Boehler sang these texts himself, accompanied at the piano by Peter Grunberg. His delivery could not be faulted, whether it involved pitch, dynamic control, or rhetorical expressiveness; and Grunberg gave an impressive account of a highly demanding accompaniment. Nevertheless, this piece came at the end of a long evening in which many cycles of attention had been vigorously consumed. The cognitive overload of the occasion did not do last night’s performance any favors.
The preceding compositions by Mayernik, on the other hand, were all delivered with a moderately secure sense of brevity. Certainly his “Soliloquy” for oboe and piano, for which he accompanied oboist Rachel Swanson, knew exactly how to say its piece and then conclude. The work was described as an homage to Edvard Grieg, who could also be a perceptive miniaturist; and Mayernik’s latter-day approach to that style could not have been better conceived.
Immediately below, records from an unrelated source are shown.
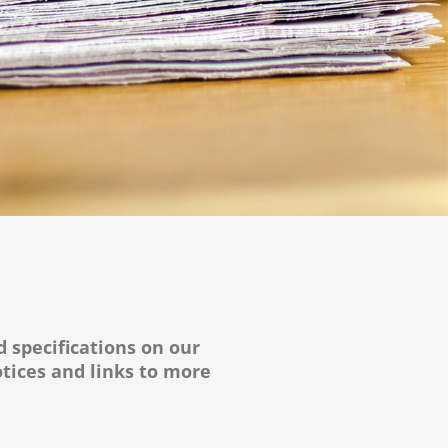
d specifications on our
tices and links to more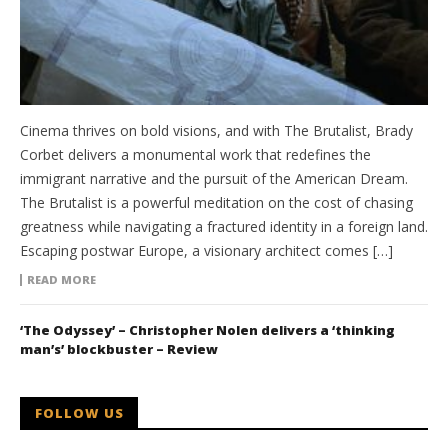
Cinema thrives on bold visions, and with The Brutalist, Brady
Corbet delivers a monumental work that redefines the
immigrant narrative and the pursuit of the American Dream.
The Brutalist is a powerful meditation on the cost of chasing
greatness while navigating a fractured identity in a foreign land.
Escaping postwar Europe, a visionary architect comes […]
READ MORE
‘The Odyssey’ – Christopher Nolen delivers a ‘thinking
man’s’ blockbuster – Review
FOLLOW US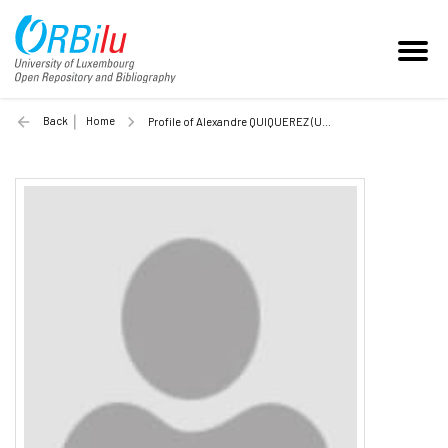
Back
Home
Profile of Alexandre QUIQUEREZ (Unilu)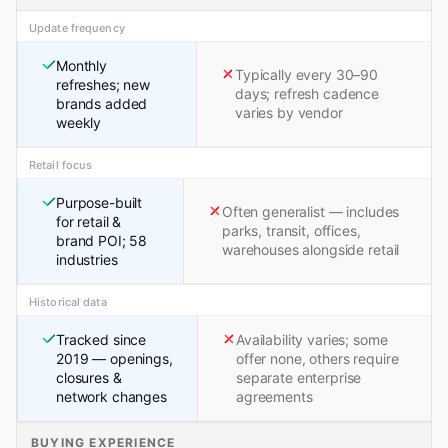
Update frequency
Monthly
Typically every 30–90
refreshes; new
days; refresh cadence
brands added
varies by vendor
weekly
Retail focus
Purpose-built
Often generalist — includes
for retail &
parks, transit, offices,
brand POI; 58
warehouses alongside retail
industries
Historical data
Tracked since
Availability varies; some
2019 — openings,
offer none, others require
closures &
separate enterprise
network changes
agreements
BUYING EXPERIENCE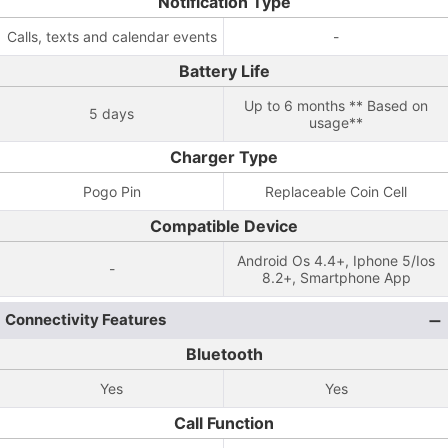
Notification Type
Calls, texts and calendar events
-
Battery Life
Up to 6 months ** Based on
5 days
usage**
Charger Type
Pogo Pin
Replaceable Coin Cell
Compatible Device
Android Os 4.4+, Iphone 5/Ios
-
8.2+, Smartphone App
Connectivity Features
Bluetooth
Yes
Yes
Call Function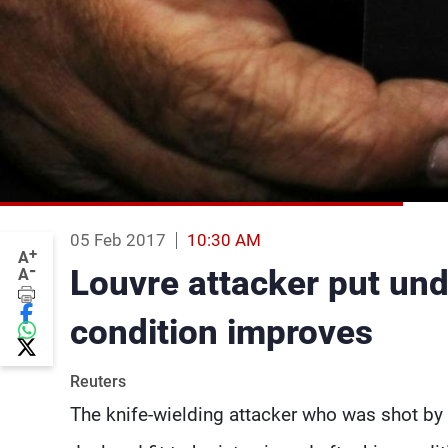
05 Feb 2017
10:30 AM
+
A
-
Louvre attacker put und
A
condition improves
Reuters
The knife-wielding attacker who was shot by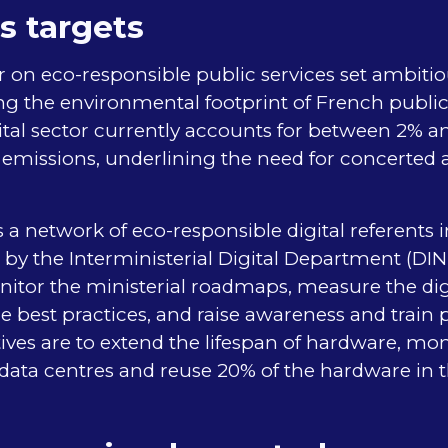
s targets
lar on eco-responsible public services set ambitio
g the environmental footprint of French public
ital sector currently accounts for between 2% a
missions, underlining the need for concerted ac
 network of eco-responsible digital referents 
d by the Interministerial Digital Department (DI
nitor the ministerial roadmaps, measure the digi
re best practices, and raise awareness and train 
ves are to extend the lifespan of hardware, mon
ata centres and reuse 20% of the hardware in th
The same could be said of his settings of six poems by Rita Dove entitled “Heart of Origin.” This was not so much a cycle as a gallery of different perspectives established in Dove’s texts. There was very much a pop feeling to the music, and mezzo Jasmine Johnson knew exactly how to engage the audience in her sensitivity to that overall mood. Her accompanist was Kevin Korth at the piano, offering up a bit of that same “club scene” rhetoric in his stylizing.
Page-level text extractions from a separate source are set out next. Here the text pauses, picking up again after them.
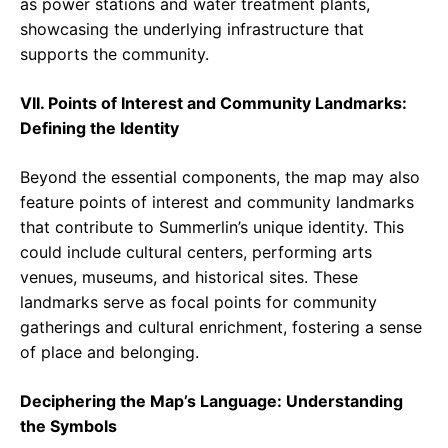
as power stations and water treatment plants,
showcasing the underlying infrastructure that
supports the community.
VII. Points of Interest and Community Landmarks:
Defining the Identity
Beyond the essential components, the map may also
feature points of interest and community landmarks
that contribute to Summerlin’s unique identity. This
could include cultural centers, performing arts
venues, museums, and historical sites. These
landmarks serve as focal points for community
gatherings and cultural enrichment, fostering a sense
of place and belonging.
Deciphering the Map’s Language: Understanding
the Symbols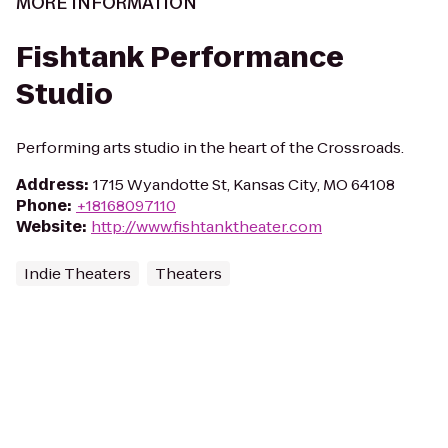
MORE INFORMATION
Fishtank Performance
Studio
Performing arts studio in the heart of the Crossroads.
Address
:
1715 Wyandotte St, Kansas City, MO 64108
Phone
:
+18168097110
Website
:
http://www.fishtanktheater.com
Indie Theaters
Theaters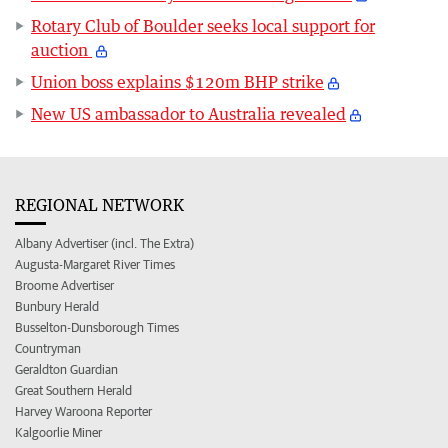
Rotary Club of Boulder seeks local support for
auction
Union boss explains $120m BHP strike
New US ambassador to Australia revealed
REGIONAL NETWORK
Albany Advertiser (incl. The Extra)
Augusta-Margaret River Times
Broome Advertiser
Bunbury Herald
Busselton-Dunsborough Times
Countryman
Geraldton Guardian
Great Southern Herald
Harvey Waroona Reporter
Kalgoorlie Miner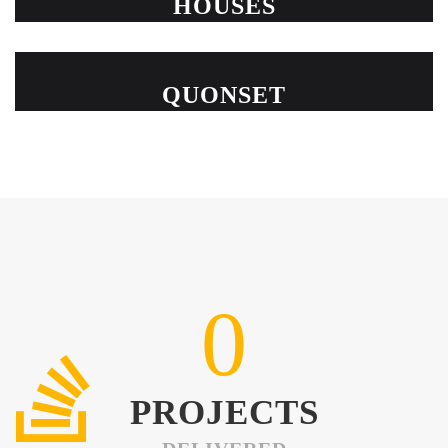
HOUSES
QUONSET
0
PROJECTS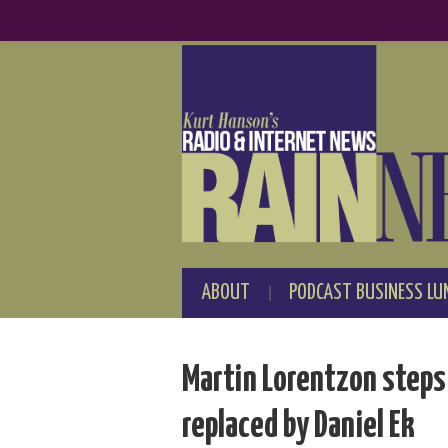
ABOUT
PODCAST BUSINESS LU
Martin Lorentzon steps
replaced by Daniel Ek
Mayernik’s most ambitious undertaking was “an (extra)ordinary man,” based on narrations from the vlog that Lester Magliano maintained on YouTube until his death on December 1, 2015. Recordings of his voice were used to punctuate a triple string quartet. For this performance the Lazuli String Quartet of violinists Joseph Christianson and Clare Armenante, violist Justine Preston, and cellist Kahn played against their recordings of the other two string quartet parts.
All this bore a strong family resemblance to Steve Reich’s “Different Trains,” which was duly noted in Mayernik’s program note. Nevertheless, “Different Trains” is an extremely powerful piece, not only for its imaginative use of resources but also for the intensity of its underlying narrative. “an (extra)ordinary man” lacked such a unifying narrative, providing, instead, three isolated reflections; and, while one could appreciate the highly personalized perspectives behind Magliano’s words, Mayernik never quite summoned up a voice of his own to reinforce those words.